The Costume of the Discovered Peoples



There is a great deal of information known about the costume traditions of many of the ancient cultures. The clothing, hairstyles, and decorative customs of ancient Egypt, Greece, Rome, India, China, Japan, and other societies, for example, have all been written about in many books. And from about midway through the Middle Ages (c. 500–c. 1500 C.E. ) onward there are vast sources of information about the costume worn in Europe. Artwork, monuments and buildings, and written documents are all records, which historians call evidence, that help us better understand different cultures. Yet the knowledge about other cultures that are just as old and that may once have been just as sophisticated is very limited. The costume traditions of most of the continent of Africa are little known, and our knowledge about the traditions of the native peoples of North, Central, and South America, and of Oceania, is very limited. These cultures are named the cultures of the "discovered peoples" because they first became known to Europeans after contact was made within the last six hundred years.

The age of exploration

As the cultures of Europe grew more sophisticated after the twelfth century, they developed the ability and the desire to explore the larger world. In the fifteenth and sixteenth centuries, countries such as Spain, France, Portugal, and England sent ships across the oceans to look for new trading routes and establish colonies, or outposts of the country that had sent them there. This period is known as the age of exploration. Explorers from these countries traveled throughout the world. They "discovered" lands that they had not known to exist, such as the Americas and Oceania, and explored parts of Africa that had been completely unknown to Europeans before. These explorers' discoveries provide us with the first information about the costume traditions of the discovered peoples.

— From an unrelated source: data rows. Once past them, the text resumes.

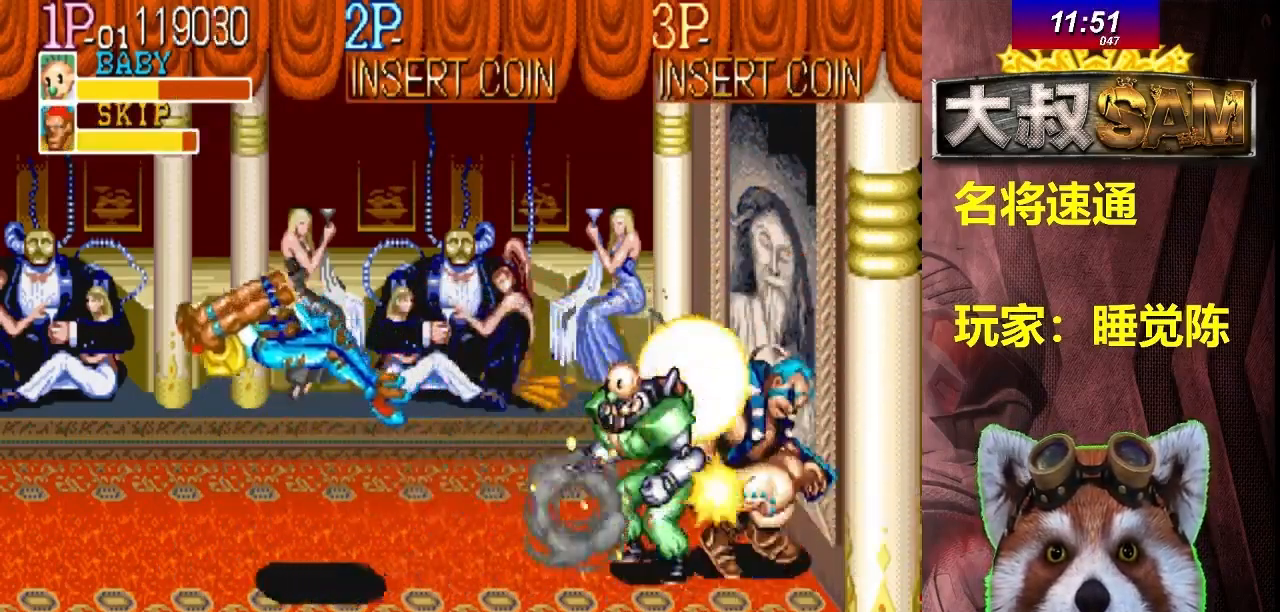
{"buttons": [], "left_stick": "up-right", "events": [[350, "left_stick", "right"], [500, "left_stick", "up-right"]]}
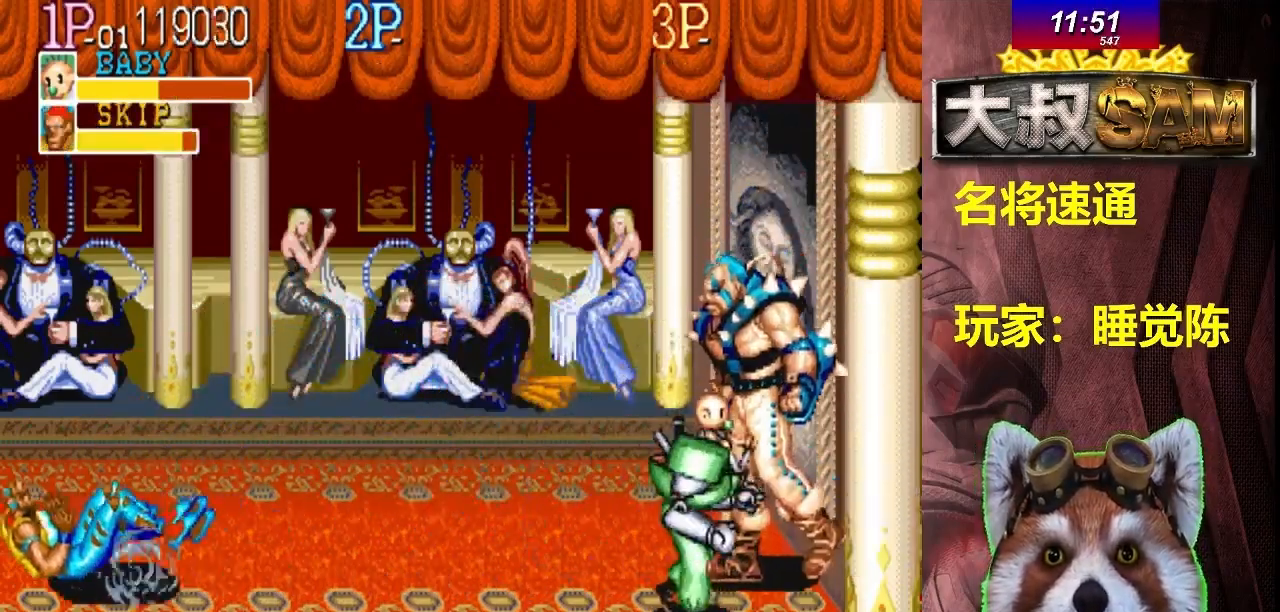
{"buttons": [], "left_stick": "center", "events": [[250, "left_stick", "center"], [317, "A", "down"], [333, "A", "up"], [350, "A", "down"], [367, "A", "up"], [383, "A", "down"], [400, "A", "up"], [417, "A", "down"], [433, "A", "up"], [450, "A", "down"], [467, "A", "up"], [483, "A", "down"], [500, "A", "up"]]}
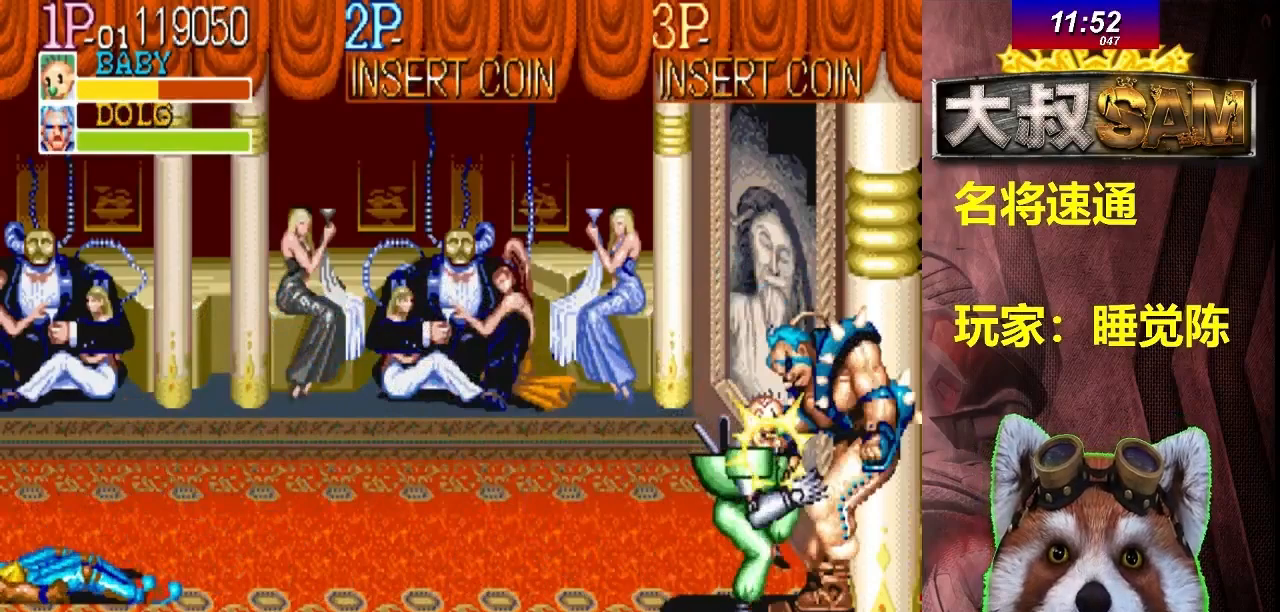
{"buttons": [], "left_stick": "right", "events": [[17, "A", "down"], [33, "A", "up"], [50, "A", "down"], [67, "A", "up"], [83, "A", "down"], [100, "A", "up"], [117, "A", "down"], [133, "A", "up"], [150, "A", "down"], [167, "A", "up"], [183, "A", "down"], [183, "left_stick", "right"], [200, "A", "up"], [217, "A", "down"], [233, "A", "up"], [450, "B", "down"], [467, "B", "up"], [483, "B", "down"], [500, "B", "up"]]}
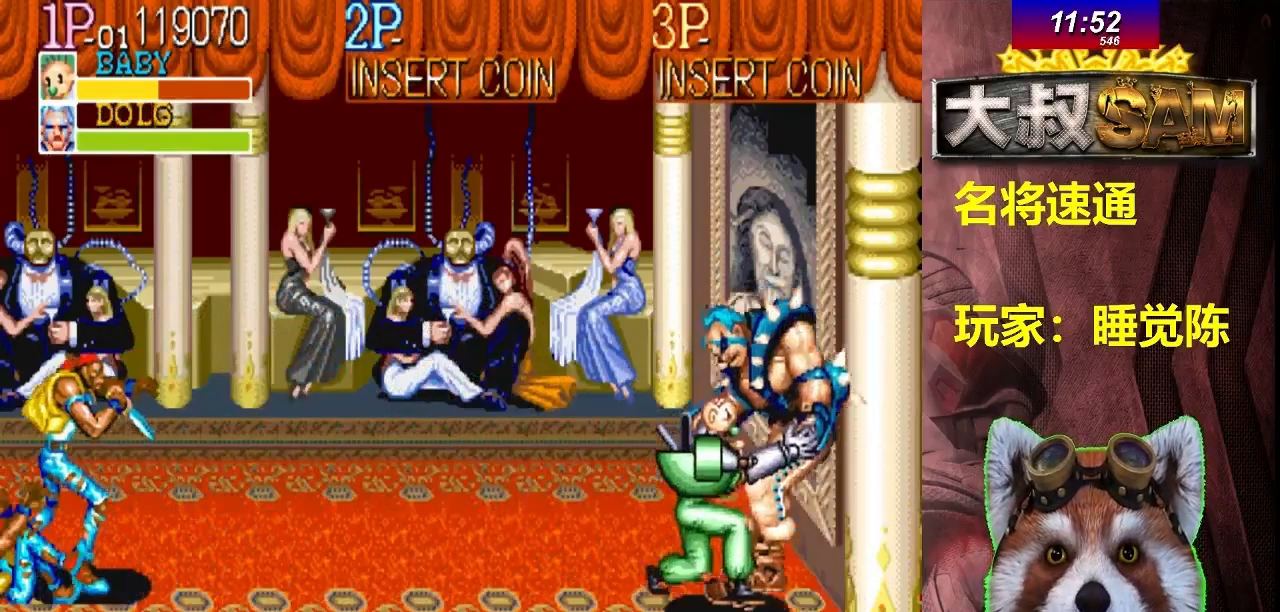
{"buttons": ["A"], "left_stick": "center", "events": [[17, "B", "down"], [50, "B", "up"], [117, "A", "down"], [150, "left_stick", "center"], [167, "A", "up"], [217, "A", "down"], [250, "A", "up"], [350, "A", "down"], [367, "A", "up"], [417, "A", "down"], [467, "A", "up"], [483, "A", "down"]]}
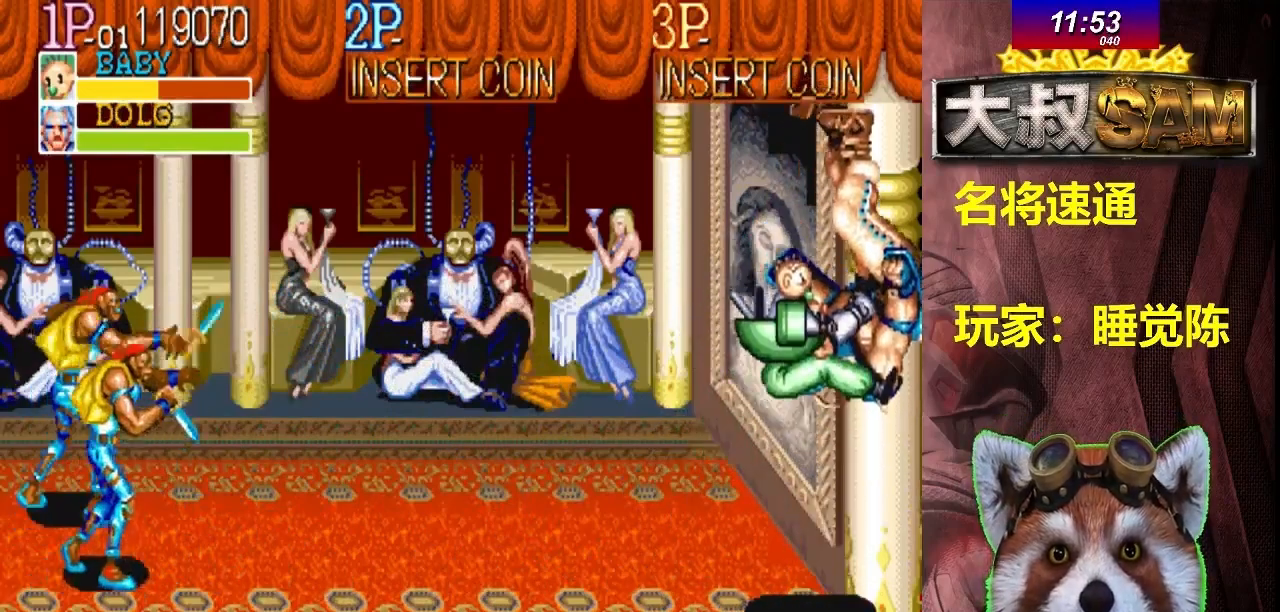
{"buttons": [], "left_stick": "center", "events": [[33, "A", "up"], [100, "A", "down"], [133, "A", "up"], [183, "A", "down"], [233, "A", "up"], [300, "A", "down"], [333, "A", "up"]]}
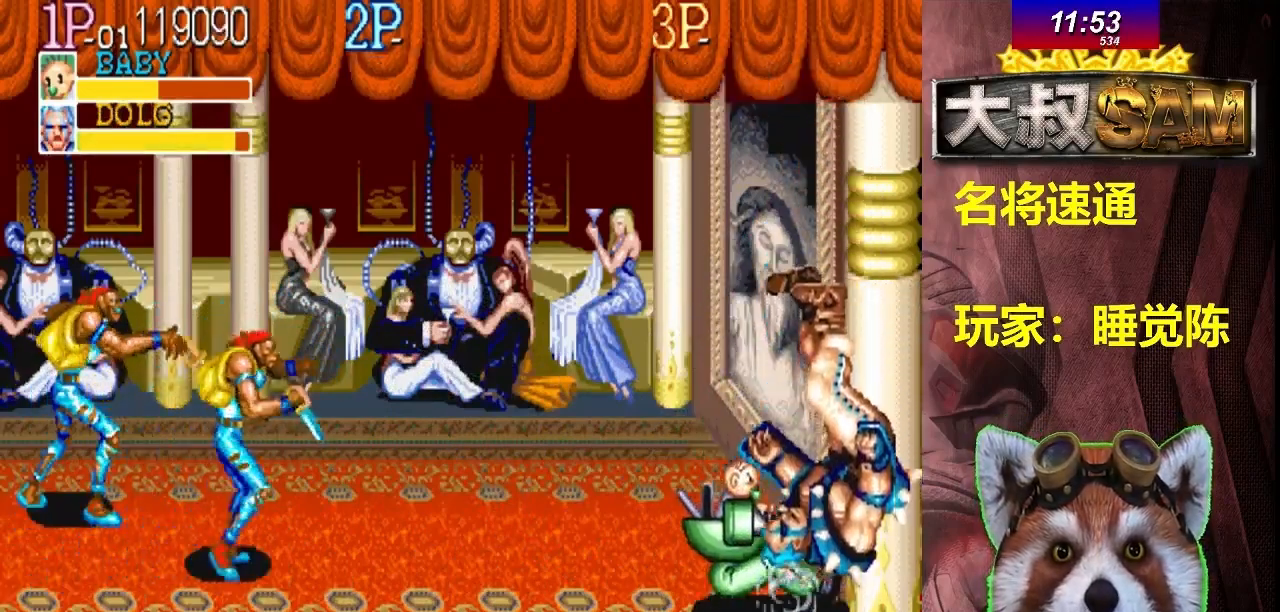
{"buttons": [], "left_stick": "down", "events": [[233, "left_stick", "down"], [300, "left_stick", "center"], [383, "left_stick", "down"]]}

The people who were discovered by the Europeans during the age of exploration had a long history. Human life is believed to have begun in Africa about one million years ago, and to have spread from Africa throughout the world. Humans had begun to settle in North America by 10,000 B.C.E. or earlier, and they spread from there south into Central and South America. Humans reached the major islands of Oceania, spanning from Hawaii in the north to New Zealand in the south, about the same time, though they didn't reach the most distant of the islands until about 1300 C.E. In places, such as Central and South America, they built large and well-organized empires of millions; in other places, such as Oceania, Africa, and North America, humans banded together in small groups or tribes and had simple social lives based on hunting and gathering. Each of these cultures undoubtedly had distinct and notable costume traditions, but we don't possess complete knowledge about the history of these traditions.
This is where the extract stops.